中古iPhoneは中古ショップの中でも屈指の人気を誇る。これだけの在庫があってもすぐに売れてしまうそうで、買い取り価格も高止まりしている(画像クリックで拡大)

 だが、6月に入ったあたりから、買い取り価格の相場には明らかな変化が現れているという。先ほど紹介したiPhone 3GSの16GBモデル(MC131J/A)の買い取り価格は、1週間ほど前までは2万8000円前後だった。5月末の時点では3万5000円前後だったので、わずかひと月で1万円も買い取り価格が下がったことになる。iPhone 4の発売前から、相場は確実に下落していたのだ。

 別の中古ショップでは、iPhone 3GSの16GBモデル(MC131J/A)の買い取り価格を1万4000円にまで引き下げたところもあった。じゃんぱらの木之下省悟氏は、「買い取り価格の下落は予想した以上に早いペースで進んでいる」という。現在は高額な買い取り条件を提示しているショップも、買い取り商品の入荷状況によっては価格を一気に引き下げてくる可能性もある。値動きの激しいこの時期は、ショップによって倍近くも買い取り価格が異なる場合があるかもしれない。買い取りに出す場合は、最初に訪れたショップで即決するのではなく、複数のショップで査定して価格を比較検討する必要があるだろう。

 注目したいのが、旧々型となるiPhone 3Gの買い取り価格だ。現在の買い取り価格相場は、iPhone 3GSの16GBモデルが2万5000円前後なのに対し、iPhone 3Gの16GBモデルは2万円前後。思ったよりも新旧モデルの価格差が少ないのに驚かされる。

iPhone 4の登場で先々代モデルとなったiPhone 3G。意外にも、販売価格はiPhone 3GSと比べて差が少ない(画像クリックで拡大)

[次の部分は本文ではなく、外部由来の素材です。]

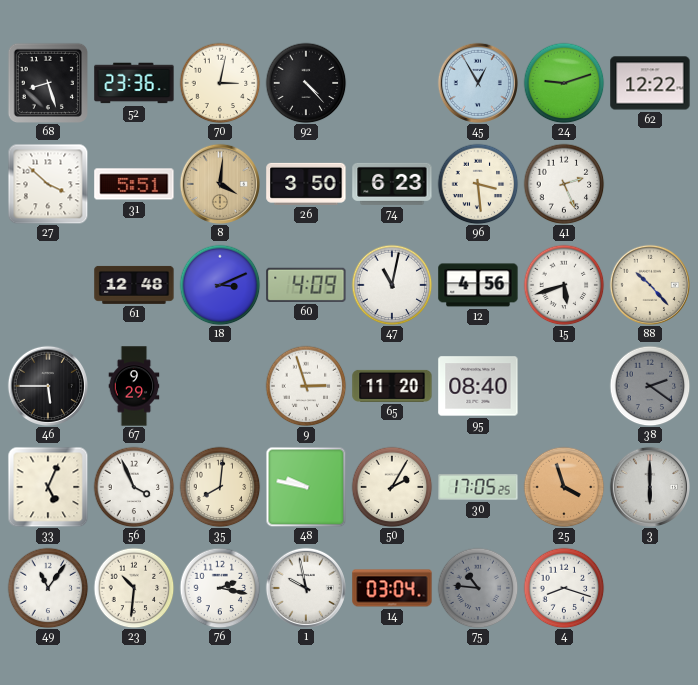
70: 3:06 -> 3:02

 だが、iPhone用の新しい基本ソフト「iOS 4」は、iPhone 3Gではマルチタスクに対応しない。iOS 4最大の機能追加が見送られた点が敬遠され、iPhone 3Gの中古相場は今後暴落する可能性がある。iPhone 3GSと大きく変わらない高値の買い取り条件が獲得できるこの時期が、iPhone 3Gをもっともおトクに手放すラストチャンスといえよう。